> [Task goal]:
In the entries below, find every line with "шаре" and copy it.

> [Material for this task]:
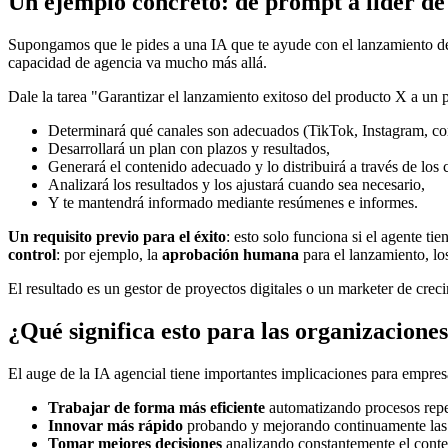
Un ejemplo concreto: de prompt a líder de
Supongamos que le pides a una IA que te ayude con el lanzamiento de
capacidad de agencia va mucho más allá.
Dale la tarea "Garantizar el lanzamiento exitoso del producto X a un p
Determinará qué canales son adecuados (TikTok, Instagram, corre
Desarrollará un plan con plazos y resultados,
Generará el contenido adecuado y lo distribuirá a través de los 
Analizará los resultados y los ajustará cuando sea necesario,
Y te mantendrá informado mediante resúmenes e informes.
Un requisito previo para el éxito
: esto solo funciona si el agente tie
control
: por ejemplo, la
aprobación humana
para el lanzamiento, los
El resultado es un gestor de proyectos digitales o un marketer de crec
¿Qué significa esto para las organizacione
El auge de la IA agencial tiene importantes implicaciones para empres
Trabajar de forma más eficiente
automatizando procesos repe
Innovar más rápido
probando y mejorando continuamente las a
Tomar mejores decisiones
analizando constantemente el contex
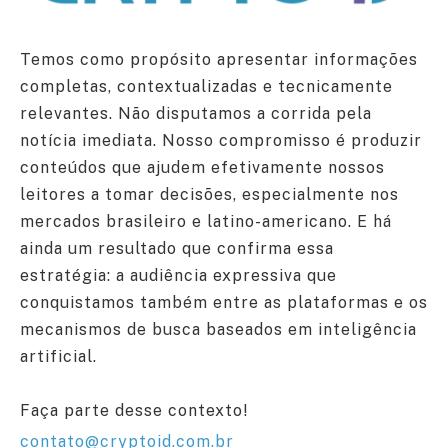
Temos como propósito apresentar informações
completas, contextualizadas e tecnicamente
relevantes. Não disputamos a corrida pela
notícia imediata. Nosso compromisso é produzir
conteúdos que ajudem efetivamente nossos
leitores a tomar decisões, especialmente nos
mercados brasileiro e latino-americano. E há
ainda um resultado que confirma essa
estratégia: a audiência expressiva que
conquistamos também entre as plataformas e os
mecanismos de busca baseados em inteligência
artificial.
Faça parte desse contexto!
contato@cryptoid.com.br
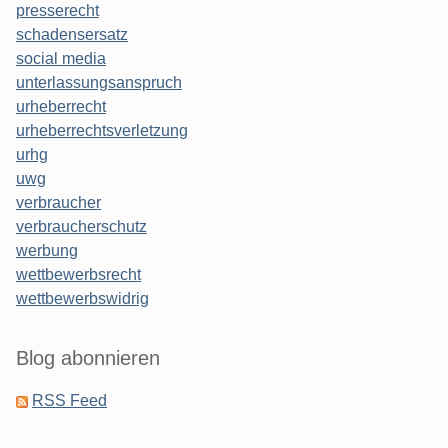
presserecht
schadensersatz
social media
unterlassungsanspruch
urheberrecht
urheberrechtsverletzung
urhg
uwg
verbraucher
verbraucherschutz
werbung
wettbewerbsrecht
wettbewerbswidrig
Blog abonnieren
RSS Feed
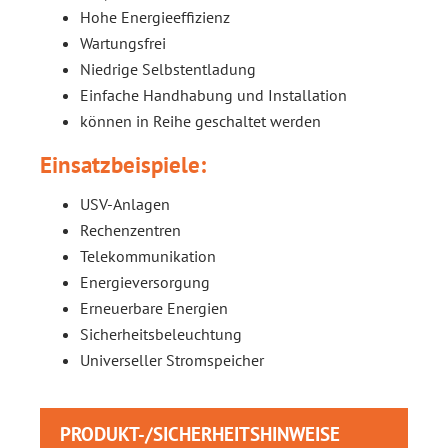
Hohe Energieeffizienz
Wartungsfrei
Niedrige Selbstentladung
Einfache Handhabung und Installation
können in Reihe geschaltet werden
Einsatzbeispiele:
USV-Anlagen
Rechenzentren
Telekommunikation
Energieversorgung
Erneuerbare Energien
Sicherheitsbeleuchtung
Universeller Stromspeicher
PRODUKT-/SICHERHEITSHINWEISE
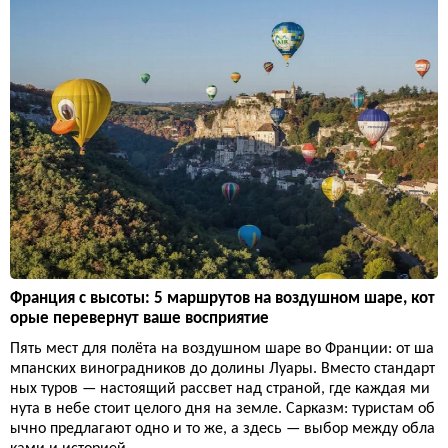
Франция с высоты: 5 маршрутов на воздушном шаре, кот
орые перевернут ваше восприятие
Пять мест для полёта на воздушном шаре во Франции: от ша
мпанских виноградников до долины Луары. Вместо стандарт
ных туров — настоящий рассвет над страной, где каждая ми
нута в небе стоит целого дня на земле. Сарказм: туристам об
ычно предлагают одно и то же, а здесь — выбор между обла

> [Task answer]:
Франция с высоты: 5 маршрутов на воздушном шаре, кот
Пять мест для полёта на воздушном шаре во Франции: от ша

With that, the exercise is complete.